3 II. THE SETTLEMENT AGREEMENT In 2017, the parties entered into a settlement agreement (the Agreement) whereby they settled the 2015 action and agreed plaintiff would receive certain shares of FemtoMetrix stock. The parties extensively negotiated how they would classify the settlement stock. Plaintiff initially proposed classifying the stock as founder’s stock and not compensation. FemtoMetrix’s counsel disagreed and argued FemtoMetrix could not affirm the tax consequences of the settlement. FemtoMetrix attempted to delete the provision. A few days later, it proposed language suggesting the stock was provided for plaintiff’s equitable contributions and plaintiff would have to pay any penalties assessed by taxing authorities against defendants for not reporting the stock as compensation. The latter language was never included in the Agreement. The final Agreement included the following provision, which is central to the instant appeal: “The Parties hereby agree and acknowledge that the Settlement Stock, and any other stock issued by way of this Agreement, is not ‘compensation,’ ‘salary,’ or ‘income’ for services performed by [plaintiff]. The Settlement Stock, and any other stock issued by way of this Agreement, is being provided to [plaintiff] as ‘Founder’s Stock’ for his capital/equitable contributions to Femtometrix as alleged by [plaintiff] in the Action, and the Parties will classify it as such, for all purposes to the extent permitted by law.

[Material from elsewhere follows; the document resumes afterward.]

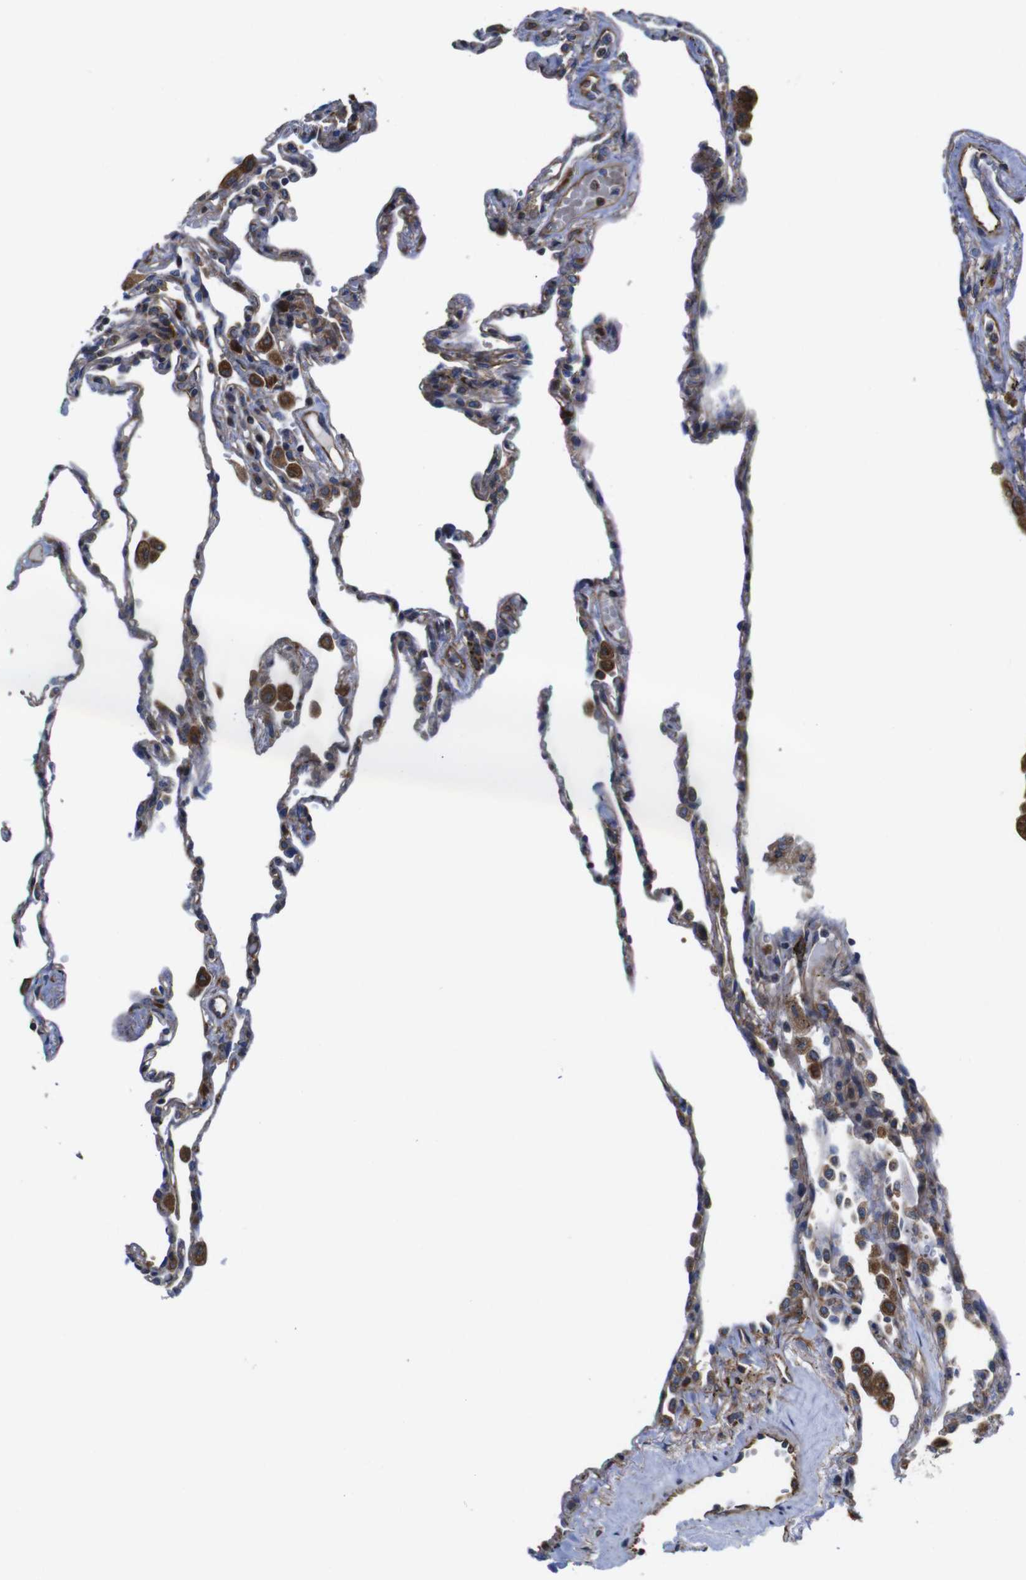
{"staining": {"intensity": "moderate", "quantity": "25%-75%", "location": "cytoplasmic/membranous"}, "tissue": "lung", "cell_type": "Alveolar cells", "image_type": "normal", "snomed": [{"axis": "morphology", "description": "Normal tissue, NOS"}, {"axis": "topography", "description": "Lung"}], "caption": "This is an image of immunohistochemistry staining of normal lung, which shows moderate staining in the cytoplasmic/membranous of alveolar cells.", "gene": "POMK", "patient": {"sex": "male", "age": 59}}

The Parties further agree that, should any taxing authority determine that taxes should be assessed against any Party in connection with the shares issues [sic] or affirmed by this Agreement, each Party shall be solely responsible for any such taxes or interest assessed against them.” (Italics added.)

4 III. ISSUANCE OF THE 1099 FORM In 2018, Rubin sent an e-mail to FemtoMetrix’s certified public accountant (CPA) who also happened to be Rubin’s cousin-in-law. In the e- mail, Rubin said he “need[ed] a little help with a 1099 for a former contractor.” (Italics added.) Rubin explained: “We had a lawsuit settlement and I am confused about how to categorize the settlement.” After reviewing the Agreement, the CPA indicated the Agreement said the settlement stock was “‘Founder’s stock,’” but the Agreement also said “the taxation of the stock issuance is classified ‘to the extent permitted by law.’” The CPA believed the settlement stock had to be treated as compensation for services and reported on a 1099 form. The CPA further believed the reported shares should reflect the value at the time when plaintiff earned them. Shortly after, FemtoMetrix’s counsel informed plaintiff’s counsel that FemtoMetrix intended to issue a 1099 form because its CPA advised it was legally required to treat the settlement stock as taxable income. FemtoMetrix’s counsel invited plaintiff to respond with a countervailing opinion from an accountant or tax attorney. Plaintiff’s counsel objected to the 1099 filing but did not provide a formal tax professional’s opinion. FemtoMetrix’s counsel then responded that FemtoMetrix would issue the 1099 form to comply with federal deadlines but agreed to amend the 1099 form if FemtoMetrix was wrong. Counsel again asked plaintiff for a countervailing opinion and suggested the parties could jointly hire an unaffiliated tax attorney for an opinion. FemtoMetrix subsequently issued a 1099 form, reporting the cash and shares plaintiff was awarded under the Agreement as “Nonemployee Compensation.” Rubin prepared the 1099 form.

5 IV. PLAINTIFF’S COMPLAINT In 2019, plaintiff filed the operative second amended complaint against defendants alleging five causes of action: (1) breach of contract; (2) breach of the covenant of good faith and fair dealing; (3) fraudulent concealment; (4) fraudulent filing of information returns under section 7434; and (5) breach of fiduciary duty.